Keep in mind that the CUDA allocator will not return to the os memory just after a tensor is freed (for speed reason), you might want to use torch.cuda.memory_allocated() to get the exact memory usage by tensors.

1 Like

But we don’t need to use conv layer input to compute grad_input. And these inputs consume most of the memory. All we need to save is input.sizes().

But you do need these inputs to compute the gradient wrt to the weights (which are the Tensors that you are actually learning).
Also in the model above, the conv inputs are the output of relu. And the relu also needs this output to compute its gradient. So that Tensor is saved once for both ops: the conv wrt weights and the relu.

Surely you do need inputs to compute weights gradients. But in this case, weights have flag requires_grad=False so these gradients will not be computed.

I don’t sure if I understand ReLU argument. First of all, there are no activation layers in the given code for conv2 sequential block (which is strange). And second, in the general case, we have activation functions and we do need to know their inputs to calculate gradient but it is their job to save the input. But I see some complications then in-place activations used.

First of all, there are no activation layers in the given code for conv2 sequential block (which is strange).

Ho I was looking at the net in the first post. But indeed, if there is no activation, this is a moot argument.

it is their job to save the input.

Actually it is better to save the output when they can (which relu can do) because in things like
conv1 -> relu -> conv2 -> relu, etc. then the output of the conv don’t need to be saved, only the input! So you actually only save half the number of intermediary results compared to the case where the relu would save its input.

And yes inplace relu makes this point less important as the two intermediary results are just one and so just one is saved.

Surely you do need inputs to compute weights gradients. But in this case, weights have flag requires_grad=False so these gradients will not be computed.

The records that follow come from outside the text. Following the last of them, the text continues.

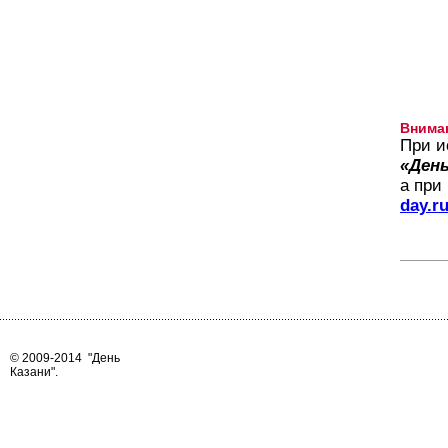
Внима
При и
«День
а при
day.r
© 2009-2014
"День
Казани"
.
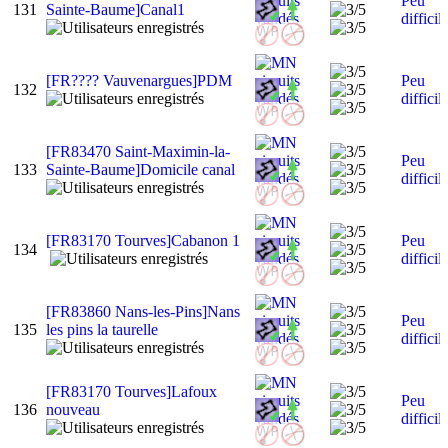
Peu
131
Sainte-Baume]Canal1
difficil
[FR???? Vauvenargues]PDM
Peu
132
difficil
[FR83470 Saint-Maximin-la-
Peu
133
Sainte-Baume]Domicile canal
difficil
[FR83170 Tourves]Cabanon 1
Peu
134
difficil
[FR83860 Nans-les-Pins]Nans
Peu
135
les pins la taurelle
difficil
[FR83170 Tourves]Lafoux
Peu
136
nouveau
difficil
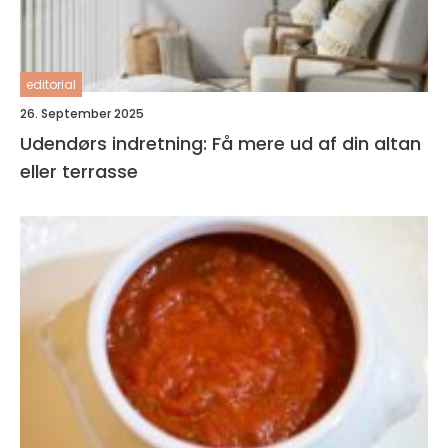
editorial
26. September 2025
Udendørs indretning: Få mere ud af din altan
eller terrasse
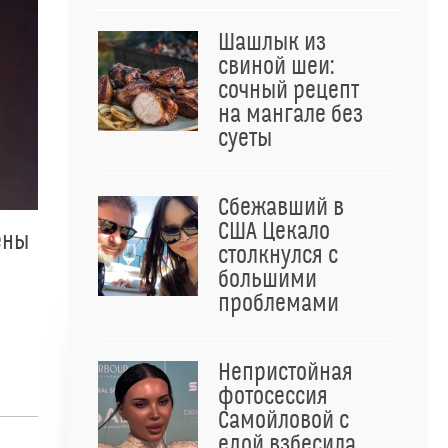
Шашлык из
свиной шеи:
сочный рецепт
на мангале без
суеты
Сбежавший в
США Цекало
ены
столкнулся с
большими
проблемами
Непристойная
фотосессия
Самойловой с
едой взбесила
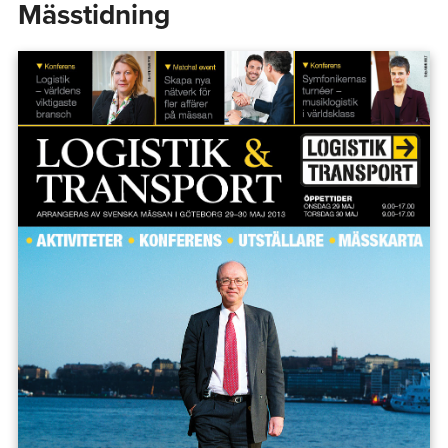
Mässtidning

One issue that arise here is that if you use optimized libraries like cudnn, they provide a single backward function for both input and weight. And we have no control over it in PyTorch. So, in some cases, even though the weights don’t require gradients, we need to save extra informations to be able to make these third_party library functions run properly.

Also in some cases, we could improve our codegen to be smarter on what needs to be saved, you can follow up the corresponding issue here:

Thank you for such an elaborate response. I have learned something today.

I have the last question. I am not good at c++ but I don’t see the behavior you describe in code

One issue that arise here is that if you use optimized libraries like cudnn, they provide a single backward function for both input and weight.

Did I search for it in the wrong place?

You can find the backward definitions in this file:
What is saved for backward is anything that is used in the formula these that correspond to an argument/output in the forward.

In particular you can see that all the convs there are defined in a special way to leverage these libraries (and re-use buffers I think?).
I have to admit I didn’t dive into these in a long time so there might be details I’m missing.